*** Block opens ***
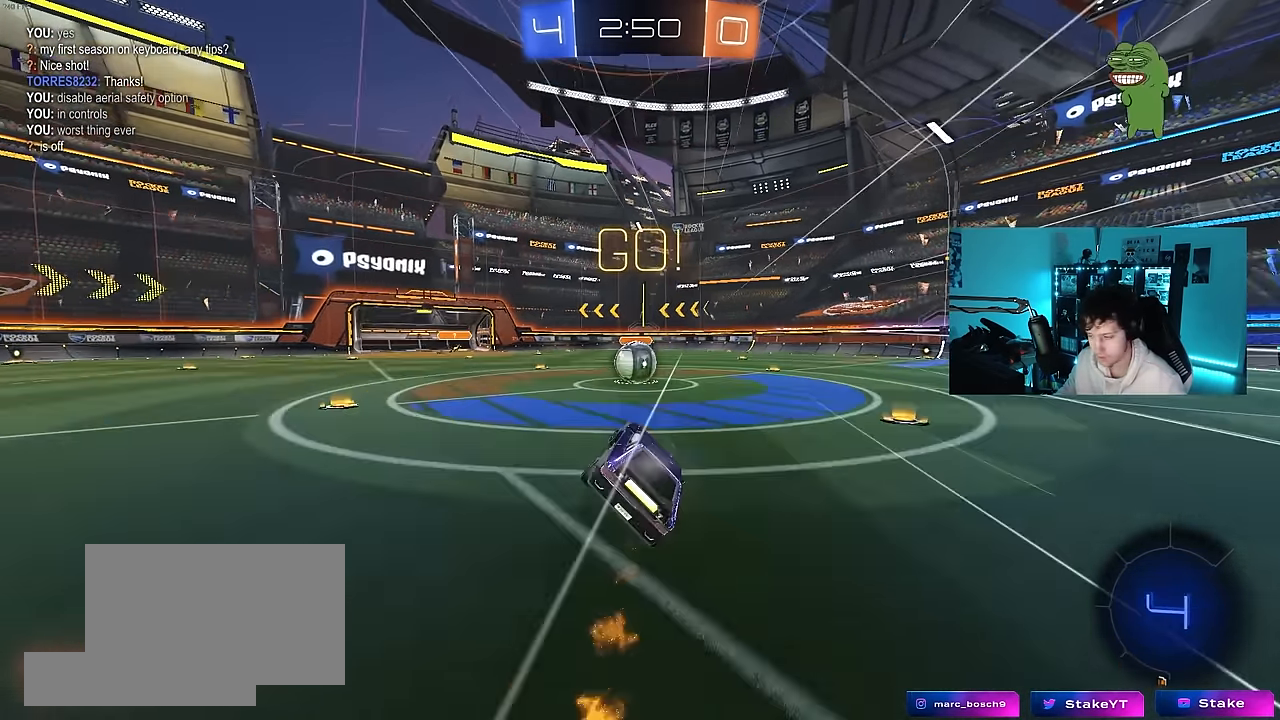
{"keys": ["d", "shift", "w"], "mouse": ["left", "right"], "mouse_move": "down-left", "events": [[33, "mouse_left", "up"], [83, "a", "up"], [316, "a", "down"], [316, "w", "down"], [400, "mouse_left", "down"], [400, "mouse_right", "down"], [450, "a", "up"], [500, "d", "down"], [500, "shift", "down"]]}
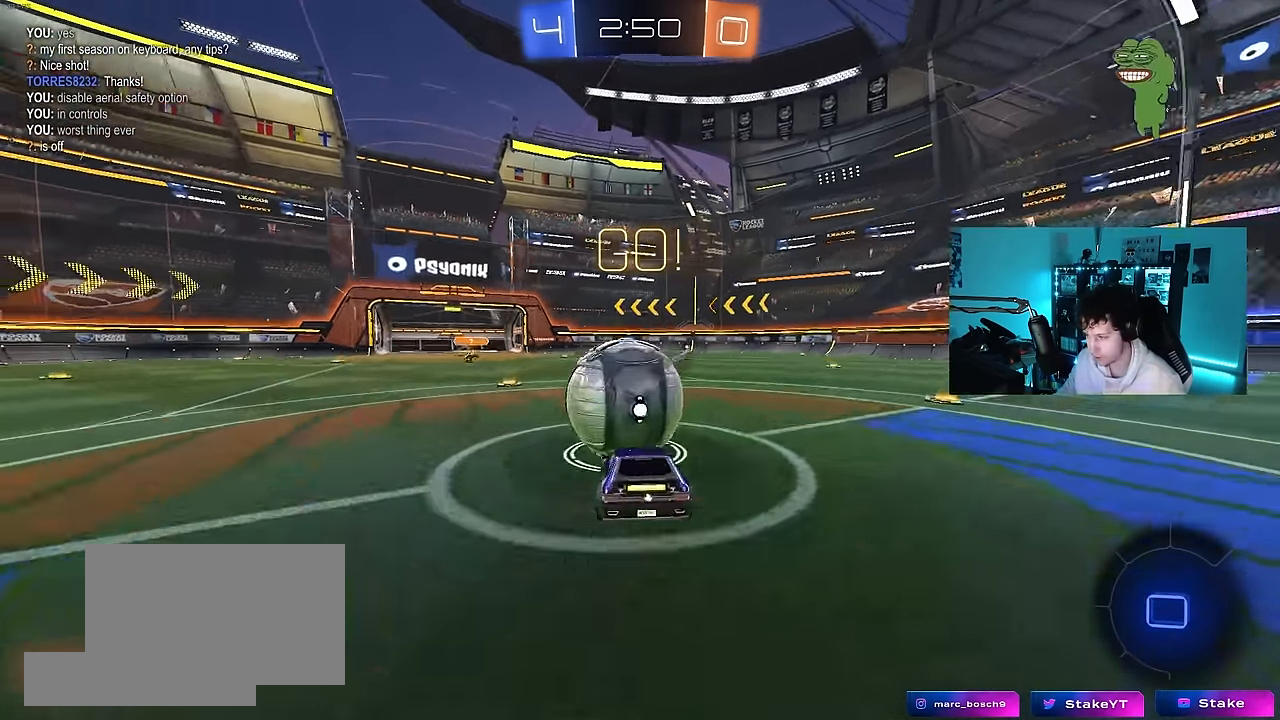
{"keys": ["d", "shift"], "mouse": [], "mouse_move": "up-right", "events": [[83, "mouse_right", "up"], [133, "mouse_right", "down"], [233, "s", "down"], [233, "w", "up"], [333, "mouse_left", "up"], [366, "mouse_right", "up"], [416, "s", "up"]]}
*** Block closes ***
*** Block opens ***
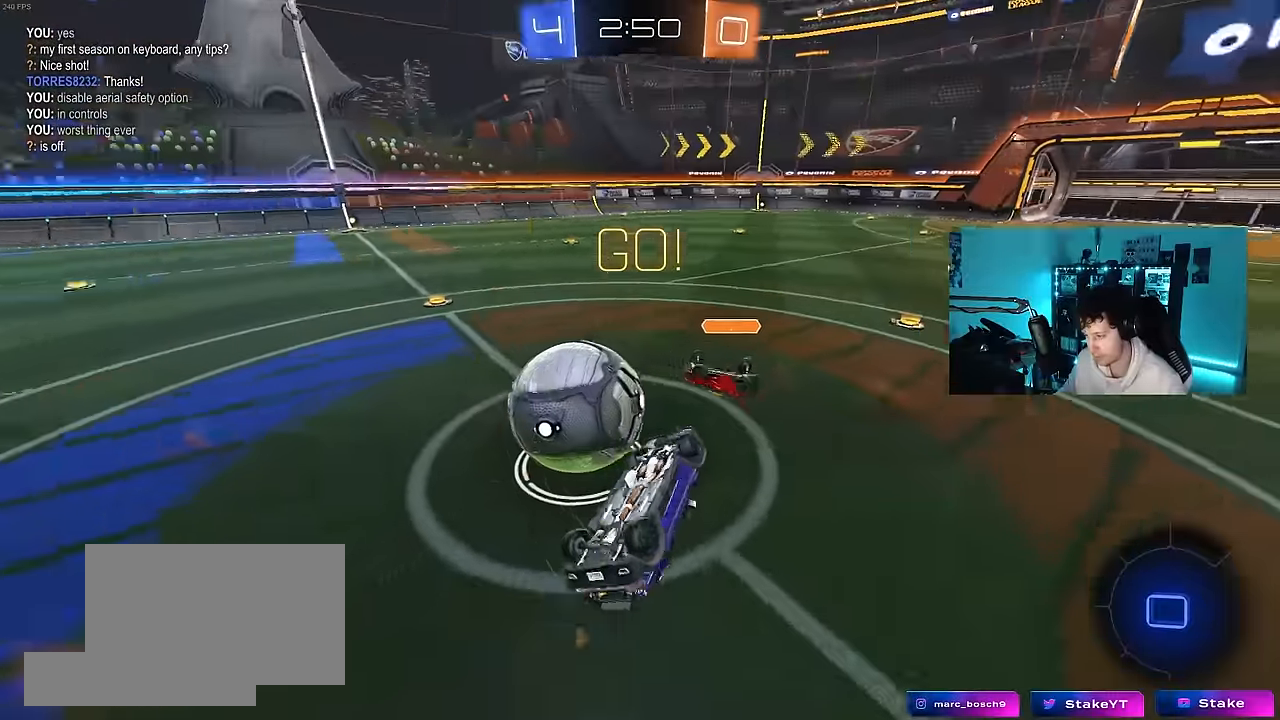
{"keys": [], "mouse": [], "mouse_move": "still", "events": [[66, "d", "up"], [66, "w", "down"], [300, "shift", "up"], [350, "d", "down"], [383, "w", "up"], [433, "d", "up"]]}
*** Block closes ***
Exercise aim: Copy out each line carrying the string "right" from the data.

Answer box:
{"keys": ["d", "shift", "w"], "mouse": ["left", "right"], "mouse_move": "down-left", "events": [[33, "mouse_left", "up"], [83, "a", "up"], [316, "a", "down"], [316, "w", "down"], [400, "mouse_left", "down"], [400, "mouse_right", "down"], [450, "a", "up"], [500, "d", "down"], [500, "shift", "down"]]}
{"keys": ["d", "shift"], "mouse": [], "mouse_move": "up-right", "events": [[83, "mouse_right", "up"], [133, "mouse_right", "down"], [233, "s", "down"], [233, "w", "up"], [333, "mouse_left", "up"], [366, "mouse_right", "up"], [416, "s", "up"]]}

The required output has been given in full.